Have also used this system. If you really want to shave ounces use a thinner tag line (I've used 6mm, although it is easy to get tangled if the raps aren't clean).

PostPosted: Mon Mar 15, 2010 9:56 pm
by Autoxfil
I use a 7mm dry cord for a tagline - works well, can tangle if you aren't careful.

I posted this before - PMI makes a very still cord that I think would be perfect, in 7mm only. Their accy cord is alreay stiff, so this must be really beefy. If I was using 6mm I'd use PMI for sure.

http://www.summitpost.org/phpBB2/viewtopic.php?t=52048

PostPosted: Tue Mar 16, 2010 12:13 am
by Muddeer
I've used mammut serenity and found the sheath too susceptible to abrasion damage. Won't be buying it again.

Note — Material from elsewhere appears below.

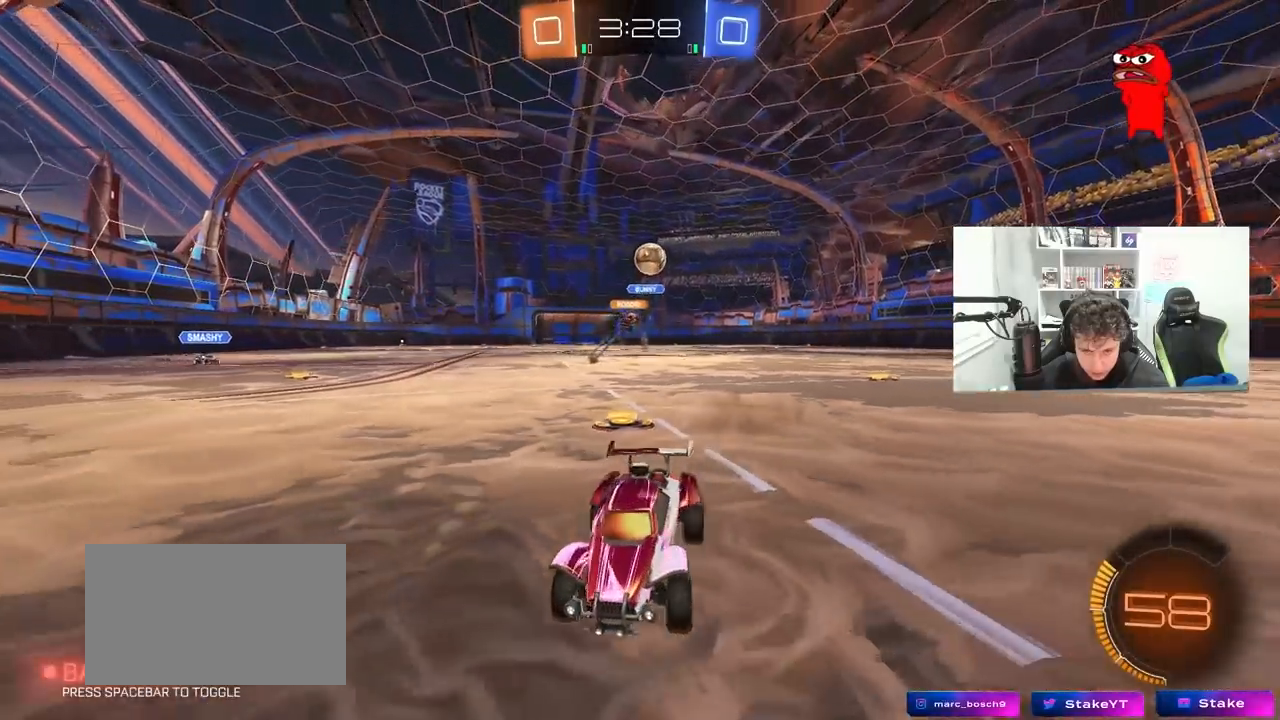
{"keys": ["a", "s"], "mouse": ["right"], "mouse_move": "still", "events": [[50, "s", "down"], [283, "a", "up"], [417, "a", "down"], [417, "mouse_right", "down"]]}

PostPosted: Tue Mar 16, 2010 3:12 am
by MRoyer4
Muddeer wrote:I've used mammut serenity and found the sheath too susceptible to abrasion damage. Won't be buying it again.


Agreed. I found the same thing. It's definitely not meant for cragging. I'd only recommend it if weight was a critical issue. Something slightly heavier (e.g. Infinity) will hold up better.

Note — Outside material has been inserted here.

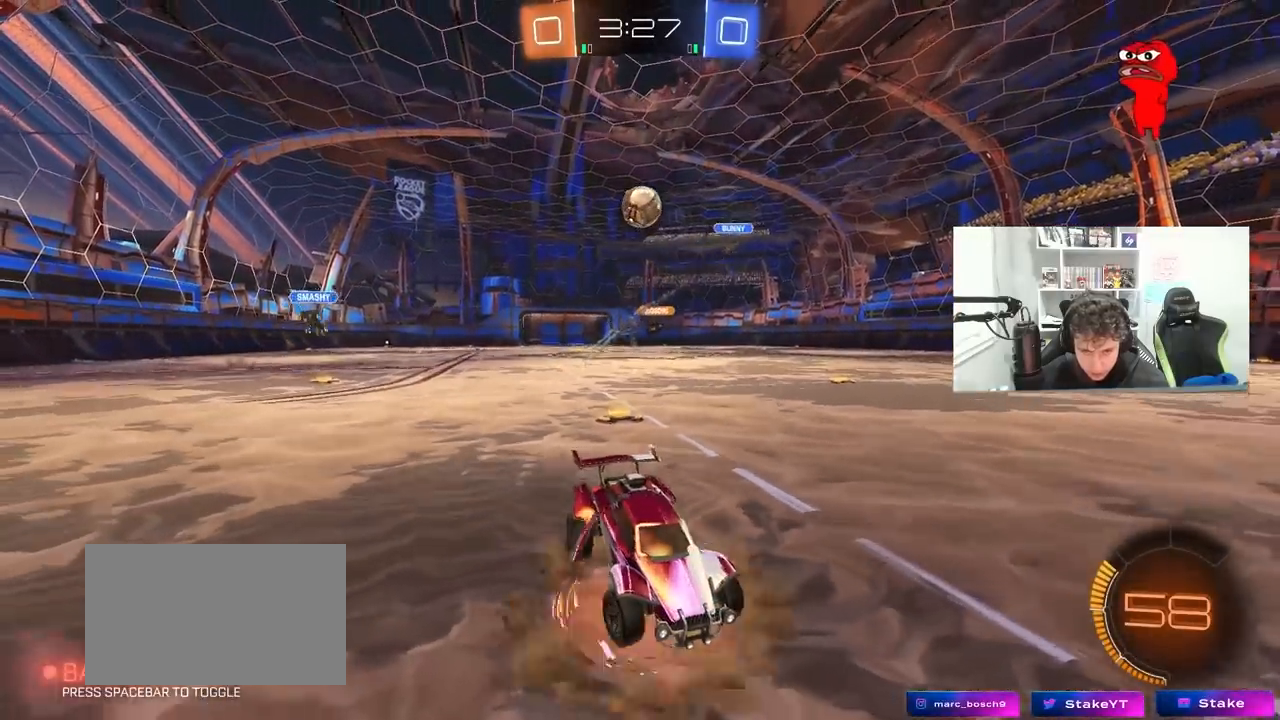
{"keys": ["a", "w"], "mouse": ["left"], "mouse_move": "still", "events": [[17, "a", "up"], [67, "a", "down"], [67, "s", "up"], [117, "s", "down"], [200, "mouse_left", "down"], [200, "mouse_right", "up"], [200, "s", "up"], [400, "w", "down"]]}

Re: Opinions needed : lightest single rope for alpine climbi

PostPosted: Tue Mar 16, 2010 9:56 pm
by crackers
Stboo wrote:I will like to have the lightest single 70 meters rope with dry coating for alpine climbing (Cordillera Blanca).

Mammut Serenity (52 grams per meter) 8.9mm is one of my choice.
Beal Joker (53 grams per meter) 9.1mm is my other.



I've owned the Serenity, and I think it is a very very good rope. I found that the sheath got dinged up just as other super skinny cords I've owned, but it was really good for me.

That said, I would recommend the Sterling Nano which weighs 53g/m.

I tried a Serenity last a few years ago, and comparing it to this year's Nano, I think the dry treatment and the durability on the Nano is better, but I also know well that it is totally unfair to compare old to new.

I must say that I got the ropes I'm talking about for free or in trade (i make backpacks) and I am not thinking of price when i'm opening my big keyboard and typing away.

YMMV, I hope it helps rather than confuses!

PostPosted: Tue Mar 16, 2010 10:16 pm
by crackers
squishy wrote:Now the real question is, which is the best 8mm cord/tag line to go along with it?


Shoot. I'm going to sound like I'm in love with Sterling. Which I am, but I cheat on them all the time -- for instance, while I like their dogbones, I prefer Petzl's and CAMP's...anyway

I use a 7mm Sterling Polyester tag line. I buy it on the 100 meter roll, and I imagine (absolutely no real proof or anything like that here...) that the Polyester works better in a wet environment better. And I've never asked Sterling whether that's true or not either...hmm.

I also must recommend that if you use an autoblock, kleimheist or similar that you at least check out the Sterling hollow block which I've linked to a review of over on splitterchoss.com (have you watched the aid climbing rant?) I swear by these things.